Established in 1998, PayPal has opened operations in over 200 countries around the world, and at least 21 percent of its global transactions are cross-boarder. There are 244 million users who reply on their PayPal accounts to purchase goods online.
PayPal has always put high emphasis on working with Chinese companies. According to Nasdaq, the company forged partnership with Baidu last year, allowing 100 million Baidu Wallet users to purchase overseas products with their PayPal accounts, while providing international vendors with access to millions of Chinese consumers. At present, PayPal is also cooperating with Alibaba to promote cross-border settlements and payments.

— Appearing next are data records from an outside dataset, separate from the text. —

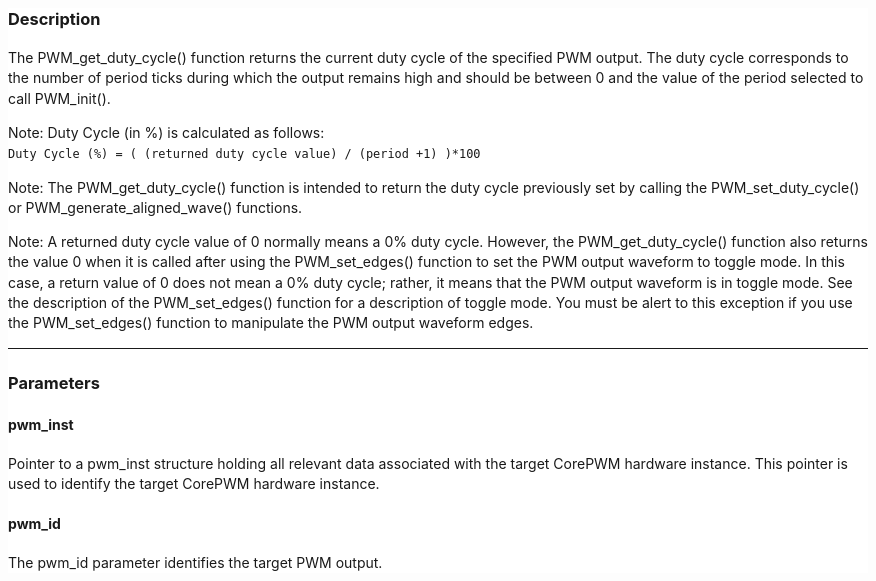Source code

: 
</div>

<a name="description"></a>
### Description

<div id="Functions$PWM_get_duty_cycle$description" data-type="text">

The PWM_get_duty_cycle() function returns the current duty cycle of the
specified PWM output. The duty cycle corresponds to the number of period ticks
during which the output remains high and should be between 0 and the value of
the period selected to call PWM_init().

Note: Duty Cycle (in %) is calculated as follows:  
`Duty Cycle (%) = (
(returned duty cycle value) / (period +1) )*100`

Note: The PWM_get_duty_cycle() function is intended to return the duty cycle
previously set by calling the PWM_set_duty_cycle() or
PWM_generate_aligned_wave() functions.

Note: A returned duty cycle value of 0 normally means a 0% duty cycle. However,
the PWM_get_duty_cycle() function also returns the value 0 when it is called
after using the PWM_set_edges() function to set the PWM output waveform to
toggle mode. In this case, a return value of 0 does not mean a 0% duty cycle;
rather, it means that the PWM output waveform is in toggle mode. See the
description of the PWM_set_edges() function for a description of toggle mode.
You must be alert to this exception if you use the PWM_set_edges() function to
manipulate the PWM output waveform edges.

</div>


 --------------------------- 

<a name="parameters"></a>
### Parameters
#### pwm_inst
<div id="Functions$PWM_get_duty_cycle$description$parameters$pwm_inst" data-type="text" data-name="pwm_inst">

Pointer to a pwm_inst structure holding all relevant data associated with the
target CorePWM hardware instance. This pointer is used to identify the target
CorePWM hardware instance.


</div>

#### pwm_id
<div id="Functions$PWM_get_duty_cycle$description$parameters$pwm_id" data-type="text" data-name="pwm_id">

The pwm_id parameter identifies the target PWM output.


</div>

The latest data show that the total volume of cross-border e-commerce transactions in China has reached 7.6 trillion yuan last year, with an year-on-year increase of 20.6 percent, vastly exceeding the growth rate of traditional foreign trade. One out of every five transactions of overseas buyers on Paypal is for purchasing goods from China.
“Reliant on cross-border e-commerce platforms, Chinese small and medium-sized enterprises have become the main driving force of foreign trade in the new era. In recent years, an increasing number of SMEs, with the development of their cross-border e-commerce businesses, are undergoing transitions from traditional B2B to B2C,” Lu said.
The payment giant also launched a SME Month on August 10 to help these cross-border e-commerce SMEs upgrade their businesses.